Text provided:
*-*-*

Nature Communications, 2021, vol. 12, issue 1, 1-17

Abstract: Abstract Mislocalization of the predominantly nuclear RNA/DNA binding protein, TDP-43, occurs in motor neurons of ~95% of amyotrophic lateral sclerosis (ALS) patients, but the contribution of axonal TDP-43 to this neurodegenerative disease is unclear. Here, we show TDP-43 accumulation in intra-muscular nerves from ALS patients and in axons of human iPSC-derived motor neurons of ALS patient, as well as in motor neurons and neuromuscular junctions (NMJs) of a TDP-43 mislocalization mouse model. In axons, TDP-43 is hyper-phosphorylated and promotes G3BP1-positive ribonucleoprotein (RNP) condensate assembly, consequently inhibiting local protein synthesis in distal axons and NMJs. Specifically, the axonal and synaptic levels of nuclear-encoded mitochondrial proteins are reduced. Clearance of axonal TDP-43 or dissociation of G3BP1 condensates restored local translation and resolved TDP-43-derived toxicity in both axons and NMJs. These findings support an axonal gain of function of TDP-43 in ALS, which can be targeted for therapeutic development.

*-*-*

What is needed: According to the abstract, in roughly what share of ALS patients does TDP-43 mislocalize in motor neurons?

Excerpted records:

*-*-*

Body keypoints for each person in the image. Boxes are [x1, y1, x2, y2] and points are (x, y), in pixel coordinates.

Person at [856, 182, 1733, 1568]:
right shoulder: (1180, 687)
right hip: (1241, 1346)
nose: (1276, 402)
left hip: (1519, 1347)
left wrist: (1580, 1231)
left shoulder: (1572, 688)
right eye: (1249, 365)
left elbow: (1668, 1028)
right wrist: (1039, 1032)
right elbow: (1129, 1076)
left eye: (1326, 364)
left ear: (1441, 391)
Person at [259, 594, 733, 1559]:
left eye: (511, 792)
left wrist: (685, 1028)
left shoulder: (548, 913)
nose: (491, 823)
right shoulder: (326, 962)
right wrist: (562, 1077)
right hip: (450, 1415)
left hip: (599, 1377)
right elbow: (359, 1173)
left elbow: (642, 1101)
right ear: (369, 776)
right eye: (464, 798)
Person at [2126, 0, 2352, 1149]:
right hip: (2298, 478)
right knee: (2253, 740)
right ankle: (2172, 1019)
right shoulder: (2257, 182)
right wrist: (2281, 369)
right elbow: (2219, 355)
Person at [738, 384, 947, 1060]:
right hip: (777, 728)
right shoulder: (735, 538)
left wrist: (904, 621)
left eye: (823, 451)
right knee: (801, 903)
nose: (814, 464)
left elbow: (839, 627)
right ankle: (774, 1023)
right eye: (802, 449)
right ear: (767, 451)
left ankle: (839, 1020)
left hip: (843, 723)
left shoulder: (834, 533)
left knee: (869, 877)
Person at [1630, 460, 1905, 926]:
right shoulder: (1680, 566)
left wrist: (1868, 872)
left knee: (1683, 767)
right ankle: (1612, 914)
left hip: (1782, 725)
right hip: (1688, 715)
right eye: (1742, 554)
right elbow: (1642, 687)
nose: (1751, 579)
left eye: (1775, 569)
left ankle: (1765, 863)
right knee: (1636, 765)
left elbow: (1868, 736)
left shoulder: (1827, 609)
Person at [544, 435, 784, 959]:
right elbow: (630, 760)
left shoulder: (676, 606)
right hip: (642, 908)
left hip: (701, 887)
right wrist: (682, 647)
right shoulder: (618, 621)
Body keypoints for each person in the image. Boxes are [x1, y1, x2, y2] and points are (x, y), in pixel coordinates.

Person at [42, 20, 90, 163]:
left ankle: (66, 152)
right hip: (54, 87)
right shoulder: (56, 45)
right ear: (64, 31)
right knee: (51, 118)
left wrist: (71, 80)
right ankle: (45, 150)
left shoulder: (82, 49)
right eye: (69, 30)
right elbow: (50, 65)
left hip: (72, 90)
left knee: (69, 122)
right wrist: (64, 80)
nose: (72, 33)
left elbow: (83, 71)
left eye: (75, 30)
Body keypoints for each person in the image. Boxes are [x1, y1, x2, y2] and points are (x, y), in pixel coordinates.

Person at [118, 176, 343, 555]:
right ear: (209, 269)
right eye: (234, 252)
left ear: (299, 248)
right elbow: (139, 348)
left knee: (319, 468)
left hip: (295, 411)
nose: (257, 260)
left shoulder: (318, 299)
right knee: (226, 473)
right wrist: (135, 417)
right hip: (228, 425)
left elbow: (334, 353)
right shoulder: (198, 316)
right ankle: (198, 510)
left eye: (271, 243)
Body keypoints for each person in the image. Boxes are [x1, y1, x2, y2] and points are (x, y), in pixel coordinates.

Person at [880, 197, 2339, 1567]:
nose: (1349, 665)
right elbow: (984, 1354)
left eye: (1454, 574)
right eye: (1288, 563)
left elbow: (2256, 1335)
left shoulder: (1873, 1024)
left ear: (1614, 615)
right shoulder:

*-*-*

Expected answer: About 95% of ALS patients.